Task to complete
Your response should contain every line from the data below that holds the string "healthcare".

Collected data
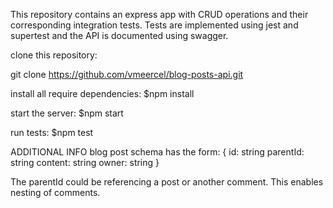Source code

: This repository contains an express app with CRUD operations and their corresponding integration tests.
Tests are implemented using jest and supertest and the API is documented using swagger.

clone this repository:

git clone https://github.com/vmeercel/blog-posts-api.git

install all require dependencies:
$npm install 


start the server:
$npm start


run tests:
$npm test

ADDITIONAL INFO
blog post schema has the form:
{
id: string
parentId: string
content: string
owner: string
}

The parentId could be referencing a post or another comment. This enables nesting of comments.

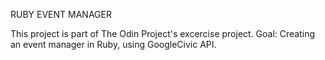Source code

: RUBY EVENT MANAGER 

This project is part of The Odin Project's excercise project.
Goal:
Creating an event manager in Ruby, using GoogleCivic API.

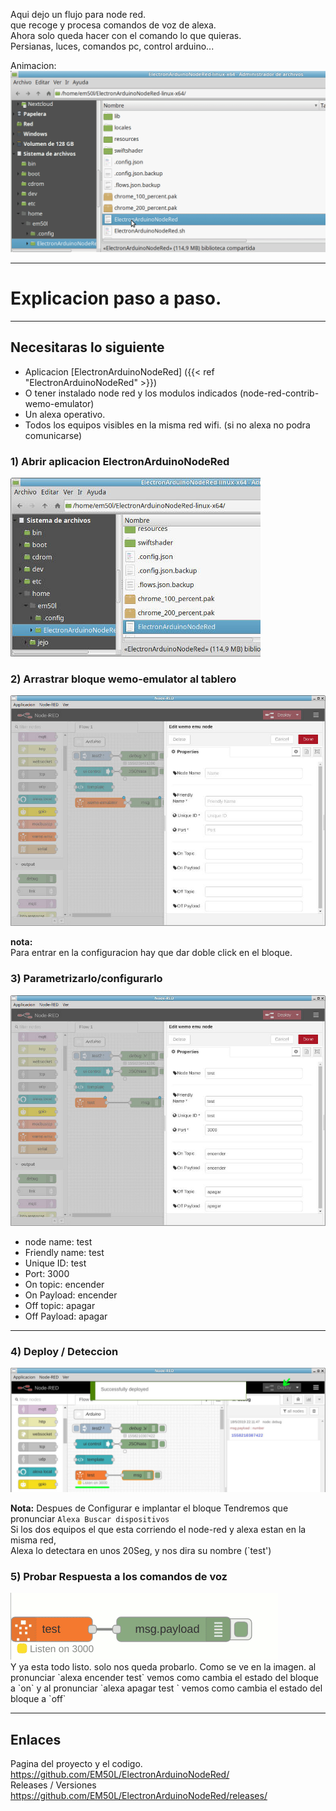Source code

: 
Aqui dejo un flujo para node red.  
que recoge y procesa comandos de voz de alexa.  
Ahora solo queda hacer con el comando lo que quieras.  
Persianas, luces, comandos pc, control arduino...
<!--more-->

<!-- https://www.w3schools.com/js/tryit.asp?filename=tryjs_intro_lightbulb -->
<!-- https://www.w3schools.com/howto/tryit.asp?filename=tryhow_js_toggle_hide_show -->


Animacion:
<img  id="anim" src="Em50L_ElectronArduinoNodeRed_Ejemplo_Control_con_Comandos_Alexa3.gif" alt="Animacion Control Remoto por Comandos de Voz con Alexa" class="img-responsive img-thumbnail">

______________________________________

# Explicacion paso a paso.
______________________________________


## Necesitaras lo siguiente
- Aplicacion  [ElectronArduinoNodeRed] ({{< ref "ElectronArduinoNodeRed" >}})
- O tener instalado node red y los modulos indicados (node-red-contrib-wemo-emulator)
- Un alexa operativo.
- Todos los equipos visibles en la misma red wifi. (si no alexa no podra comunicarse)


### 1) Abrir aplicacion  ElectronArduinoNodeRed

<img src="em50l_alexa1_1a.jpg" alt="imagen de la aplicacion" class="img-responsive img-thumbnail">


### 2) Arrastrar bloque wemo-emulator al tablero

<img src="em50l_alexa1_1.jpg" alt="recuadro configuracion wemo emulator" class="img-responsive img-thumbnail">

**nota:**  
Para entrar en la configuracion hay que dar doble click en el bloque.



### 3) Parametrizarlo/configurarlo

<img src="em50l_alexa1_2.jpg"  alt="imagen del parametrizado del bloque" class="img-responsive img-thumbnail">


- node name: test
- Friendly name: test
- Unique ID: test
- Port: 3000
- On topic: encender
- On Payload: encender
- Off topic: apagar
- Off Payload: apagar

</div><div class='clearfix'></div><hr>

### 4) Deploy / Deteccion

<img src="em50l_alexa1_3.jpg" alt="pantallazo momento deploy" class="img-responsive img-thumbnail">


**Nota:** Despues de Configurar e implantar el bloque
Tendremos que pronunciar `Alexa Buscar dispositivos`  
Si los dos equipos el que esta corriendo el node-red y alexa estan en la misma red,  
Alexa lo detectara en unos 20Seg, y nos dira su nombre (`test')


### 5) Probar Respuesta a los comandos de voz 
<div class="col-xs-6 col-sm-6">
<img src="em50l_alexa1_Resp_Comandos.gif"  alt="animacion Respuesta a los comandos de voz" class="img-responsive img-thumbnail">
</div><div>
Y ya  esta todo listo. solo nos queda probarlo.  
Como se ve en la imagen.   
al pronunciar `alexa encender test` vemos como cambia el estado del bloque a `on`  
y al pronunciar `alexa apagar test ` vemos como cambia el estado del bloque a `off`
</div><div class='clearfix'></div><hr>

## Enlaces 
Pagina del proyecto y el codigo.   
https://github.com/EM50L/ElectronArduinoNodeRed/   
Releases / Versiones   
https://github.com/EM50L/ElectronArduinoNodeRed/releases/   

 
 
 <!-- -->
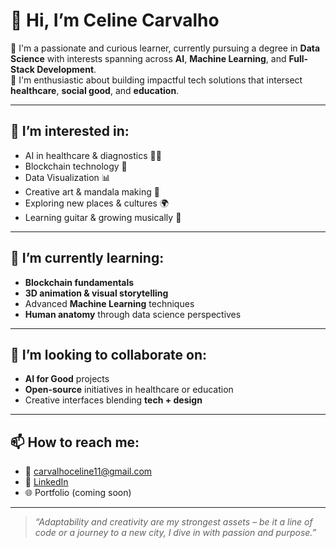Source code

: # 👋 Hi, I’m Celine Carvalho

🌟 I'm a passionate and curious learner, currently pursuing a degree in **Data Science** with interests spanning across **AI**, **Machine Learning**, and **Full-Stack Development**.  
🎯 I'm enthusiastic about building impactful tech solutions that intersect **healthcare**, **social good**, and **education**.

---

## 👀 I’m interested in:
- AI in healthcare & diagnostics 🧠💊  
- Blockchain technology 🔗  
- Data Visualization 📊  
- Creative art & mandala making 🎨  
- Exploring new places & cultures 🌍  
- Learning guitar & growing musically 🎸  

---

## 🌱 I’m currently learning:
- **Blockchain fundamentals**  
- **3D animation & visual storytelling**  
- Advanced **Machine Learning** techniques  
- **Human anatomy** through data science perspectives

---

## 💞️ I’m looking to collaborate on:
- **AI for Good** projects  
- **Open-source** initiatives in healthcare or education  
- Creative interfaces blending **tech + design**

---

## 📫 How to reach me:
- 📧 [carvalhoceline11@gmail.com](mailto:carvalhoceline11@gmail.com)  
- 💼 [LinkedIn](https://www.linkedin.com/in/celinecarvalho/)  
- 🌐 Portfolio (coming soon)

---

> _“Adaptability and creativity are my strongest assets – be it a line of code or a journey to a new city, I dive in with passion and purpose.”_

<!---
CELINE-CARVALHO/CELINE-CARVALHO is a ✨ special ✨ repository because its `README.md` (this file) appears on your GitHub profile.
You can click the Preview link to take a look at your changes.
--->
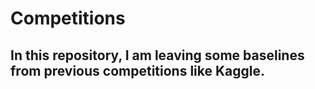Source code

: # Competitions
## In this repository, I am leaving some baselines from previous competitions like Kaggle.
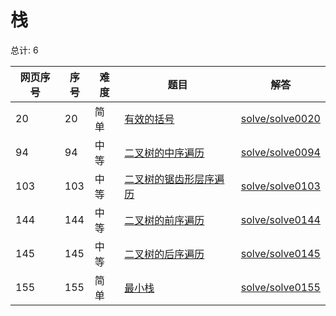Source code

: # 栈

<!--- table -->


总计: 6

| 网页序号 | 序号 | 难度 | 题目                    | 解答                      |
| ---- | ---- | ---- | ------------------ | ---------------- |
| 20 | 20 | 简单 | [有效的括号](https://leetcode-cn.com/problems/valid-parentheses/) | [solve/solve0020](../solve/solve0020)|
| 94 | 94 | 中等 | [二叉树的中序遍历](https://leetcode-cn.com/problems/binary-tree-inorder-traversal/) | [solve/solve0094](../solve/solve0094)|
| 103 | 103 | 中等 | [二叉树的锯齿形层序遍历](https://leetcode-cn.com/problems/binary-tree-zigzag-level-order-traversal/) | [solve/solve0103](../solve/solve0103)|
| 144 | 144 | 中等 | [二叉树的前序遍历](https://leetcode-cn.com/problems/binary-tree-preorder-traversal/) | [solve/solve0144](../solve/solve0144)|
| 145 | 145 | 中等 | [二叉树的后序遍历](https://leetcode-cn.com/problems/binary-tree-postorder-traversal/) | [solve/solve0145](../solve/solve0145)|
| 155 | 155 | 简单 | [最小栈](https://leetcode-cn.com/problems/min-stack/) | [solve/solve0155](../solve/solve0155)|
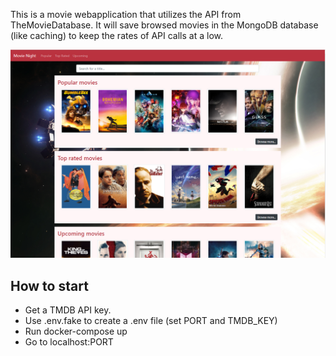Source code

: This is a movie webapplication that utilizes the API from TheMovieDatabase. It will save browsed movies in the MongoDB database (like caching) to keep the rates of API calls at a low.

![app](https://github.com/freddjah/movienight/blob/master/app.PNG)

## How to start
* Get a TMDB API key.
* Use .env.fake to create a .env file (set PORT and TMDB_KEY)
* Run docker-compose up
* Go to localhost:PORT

Solution below
🎯 I'm enthusiastic about building impactful tech solutions that intersect **healthcare**, **social good**, and **education**.
- AI in healthcare & diagnostics 🧠💊  
- **Open-source** initiatives in healthcare or education  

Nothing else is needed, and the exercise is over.